Long Island same-sex couples seek gay-friendly town clerks
The battle over same-sex marriages moved Friday to Long Island, N.Y., where about 50 gay and lesbian couples rode from city to city in search of a town clerk willing to issue them marriage licenses. "Shame! Shame!" they chanted at one stop after the clerk read a statement reaffirming the edict by state attorney general Eliot Spitzer that gay marriages are not allowed in New York. Their first stop was at Babylon Town Hall, where a horn-honking caravan led by a brightly painted bus arrived Friday morning. Sheree Jeanes, 33, and Bonnie Reich, 42, of Huntington, entered the clerk's office only to receive a one-page statement shooting down their marriage plans. "We're disappointed," Jeanes said. "We want the same rights as any other couple, and we feel that we deserve that." Her partner said they would join any legal action taken to help their cause.

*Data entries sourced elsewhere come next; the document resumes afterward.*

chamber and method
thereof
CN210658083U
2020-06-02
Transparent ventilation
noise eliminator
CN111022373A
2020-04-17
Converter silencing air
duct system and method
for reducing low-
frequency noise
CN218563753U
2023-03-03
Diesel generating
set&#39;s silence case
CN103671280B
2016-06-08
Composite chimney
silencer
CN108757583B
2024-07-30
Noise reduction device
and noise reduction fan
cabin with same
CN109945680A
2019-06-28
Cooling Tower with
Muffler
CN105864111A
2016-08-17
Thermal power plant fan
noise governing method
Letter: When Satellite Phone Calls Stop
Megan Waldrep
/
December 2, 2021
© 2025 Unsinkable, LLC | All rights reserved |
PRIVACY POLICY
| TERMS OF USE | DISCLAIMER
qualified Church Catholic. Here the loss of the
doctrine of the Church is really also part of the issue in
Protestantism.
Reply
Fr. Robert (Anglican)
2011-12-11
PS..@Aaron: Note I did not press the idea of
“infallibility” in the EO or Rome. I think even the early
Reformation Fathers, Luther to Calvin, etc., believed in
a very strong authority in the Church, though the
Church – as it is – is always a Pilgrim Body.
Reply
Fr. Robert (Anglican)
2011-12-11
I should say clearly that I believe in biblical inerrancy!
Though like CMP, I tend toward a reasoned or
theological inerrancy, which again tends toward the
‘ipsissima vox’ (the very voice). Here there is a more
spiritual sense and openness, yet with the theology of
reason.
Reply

David Kilmnick, a spokesman for the Long Island Coalition for Same Sex Marriage, conceded that it was unlikely the gay couples would be granted marriage licenses. But, he said, the refusals would lay the groundwork for lawsuits. "It's not discouraging," Kilmnick said of Spitzer's pronouncement on Wednesday that gay marriage violates state law. "It's another hurdle that we have to jump over. He left it to the courts, so we're going to bring it to the courts to decide."
The would-be newlyweds then moved on to the Brookhaven and Islip town halls. Their reception at Brookhaven was similar to the Babylon stop, with the clerk issuing no licenses. Eventually the caravan was to split up and couples were to visit other municipalities across the 120-mile long island. Both sides on the polarizing issue had been awaiting Spitzer's opinion since February 27, when the mayor of New Paltz, a college town 75 miles north of Manhattan, married 25 same-sex couples. New Paltz mayor Jason West now faces 19 criminal counts and could face jail time; he has pleaded innocent.
On Thursday, dozens of same-sex couples seeking marriage licenses were turned away from the New York City clerk's office with a letter explaining that gay marriages are illegal. "New York state law," the clerk's letter said, "does not authorize this office to grant marriage licenses to same-sex couples."